**Required action**.
Please rewrite the lines starting at the one that contains "Paulus van Vian" and ending at the one that contains "Гарантия на товары", swapping "заказ" for "покупку" and leaving everything else as it is. Omit the pictures from your answer.

**Given entries**.
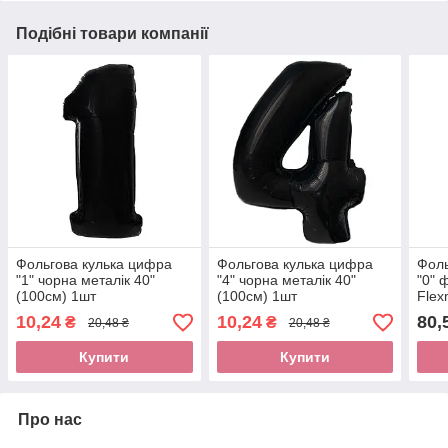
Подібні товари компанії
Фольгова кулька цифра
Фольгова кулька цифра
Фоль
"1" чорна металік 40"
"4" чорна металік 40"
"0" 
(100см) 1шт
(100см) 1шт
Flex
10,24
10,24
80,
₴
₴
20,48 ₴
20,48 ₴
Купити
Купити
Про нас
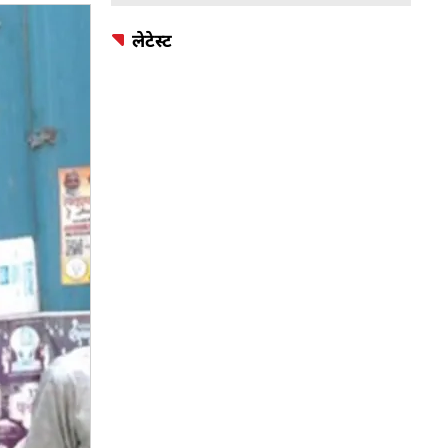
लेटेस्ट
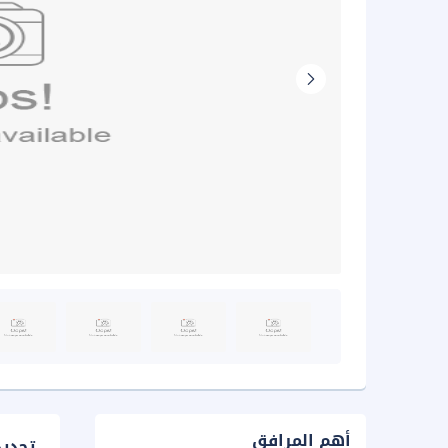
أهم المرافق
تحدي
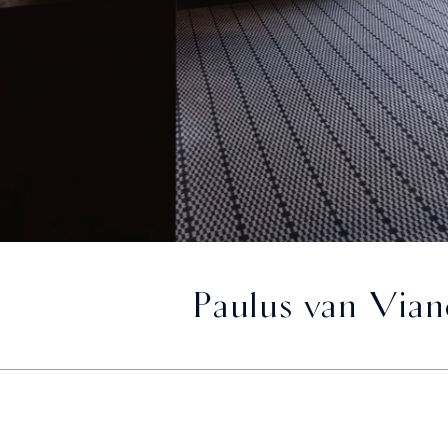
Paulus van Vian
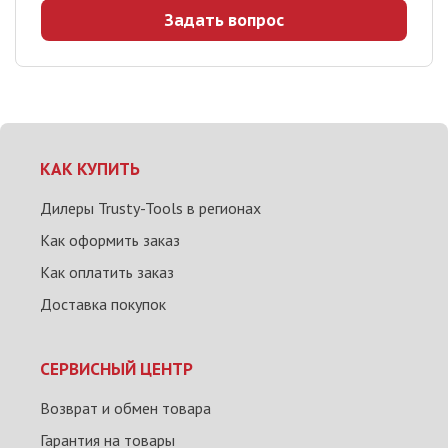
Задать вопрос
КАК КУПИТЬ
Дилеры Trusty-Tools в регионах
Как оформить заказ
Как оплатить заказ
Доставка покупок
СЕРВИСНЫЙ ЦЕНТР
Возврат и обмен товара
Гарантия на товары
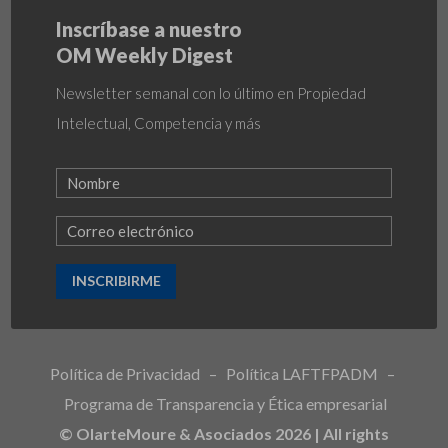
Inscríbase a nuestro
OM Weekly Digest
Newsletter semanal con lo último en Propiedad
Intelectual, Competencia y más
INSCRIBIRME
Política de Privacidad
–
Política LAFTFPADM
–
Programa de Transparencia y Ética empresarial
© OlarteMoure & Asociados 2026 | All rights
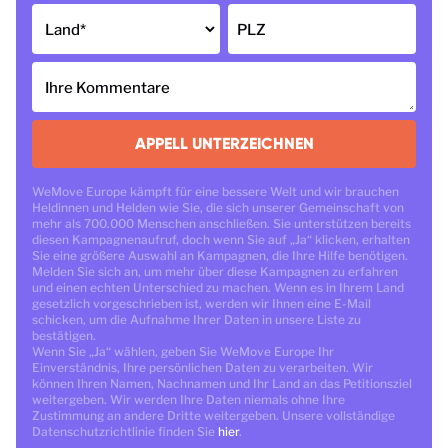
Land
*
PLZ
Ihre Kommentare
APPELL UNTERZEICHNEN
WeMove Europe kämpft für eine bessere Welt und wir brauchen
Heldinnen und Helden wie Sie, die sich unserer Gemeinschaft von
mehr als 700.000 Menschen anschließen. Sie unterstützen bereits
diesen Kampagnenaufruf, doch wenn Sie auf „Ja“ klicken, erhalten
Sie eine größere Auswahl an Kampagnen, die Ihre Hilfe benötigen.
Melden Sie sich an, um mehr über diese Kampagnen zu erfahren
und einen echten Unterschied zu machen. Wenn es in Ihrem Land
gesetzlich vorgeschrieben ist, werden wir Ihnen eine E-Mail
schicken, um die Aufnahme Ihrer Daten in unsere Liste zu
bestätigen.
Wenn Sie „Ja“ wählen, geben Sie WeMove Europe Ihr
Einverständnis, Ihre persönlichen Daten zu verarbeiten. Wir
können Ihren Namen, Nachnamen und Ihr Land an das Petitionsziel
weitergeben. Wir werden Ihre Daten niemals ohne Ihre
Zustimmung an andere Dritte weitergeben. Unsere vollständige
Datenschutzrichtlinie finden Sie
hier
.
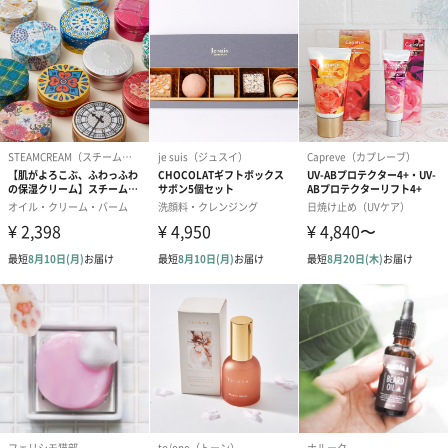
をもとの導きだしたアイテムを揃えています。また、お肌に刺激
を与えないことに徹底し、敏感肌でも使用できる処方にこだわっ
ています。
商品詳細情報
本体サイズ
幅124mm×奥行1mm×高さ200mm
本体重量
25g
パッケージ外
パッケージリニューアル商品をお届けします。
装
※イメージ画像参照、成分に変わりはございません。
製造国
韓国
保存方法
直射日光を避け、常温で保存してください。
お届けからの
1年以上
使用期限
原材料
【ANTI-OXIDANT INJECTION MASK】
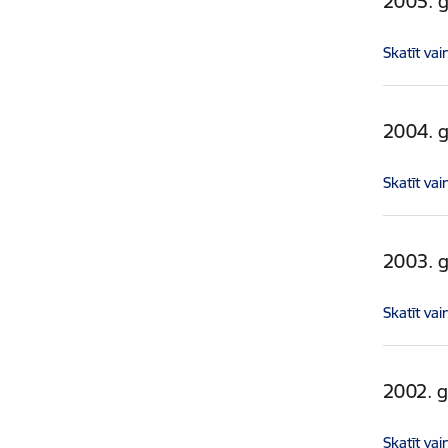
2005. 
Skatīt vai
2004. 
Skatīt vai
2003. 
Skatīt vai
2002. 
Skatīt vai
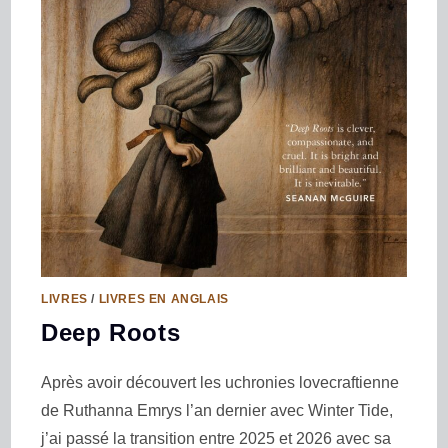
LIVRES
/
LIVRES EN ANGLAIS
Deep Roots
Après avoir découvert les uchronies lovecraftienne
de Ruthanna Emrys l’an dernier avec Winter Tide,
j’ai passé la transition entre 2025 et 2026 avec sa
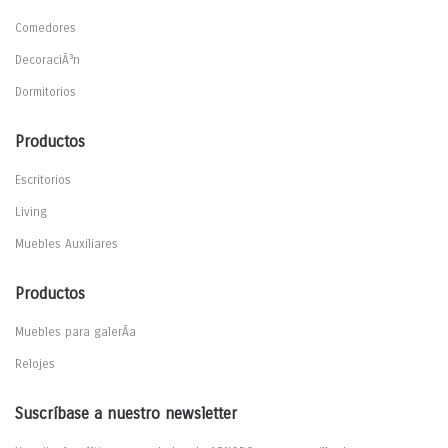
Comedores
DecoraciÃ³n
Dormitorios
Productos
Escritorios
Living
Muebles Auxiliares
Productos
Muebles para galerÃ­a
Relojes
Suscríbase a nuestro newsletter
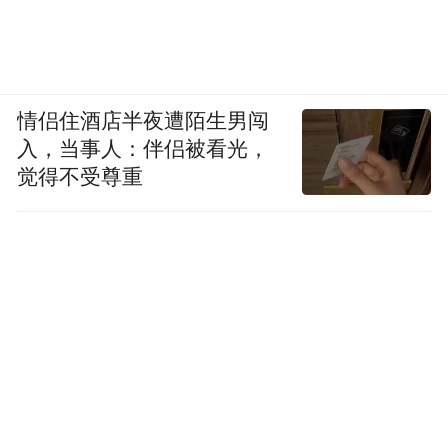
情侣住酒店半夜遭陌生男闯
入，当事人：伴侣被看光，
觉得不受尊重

**Answer below**.
Paulus van Vian
Задать вопрос
КАК КУПИТЬ
Дилеры Trusty-Tools в регионах
Как оформить покупку
Как оплатить покупку
Доставка покупок
СЕРВИСНЫЙ ЦЕНТР
Возврат и обмен товара
Гарантия на товары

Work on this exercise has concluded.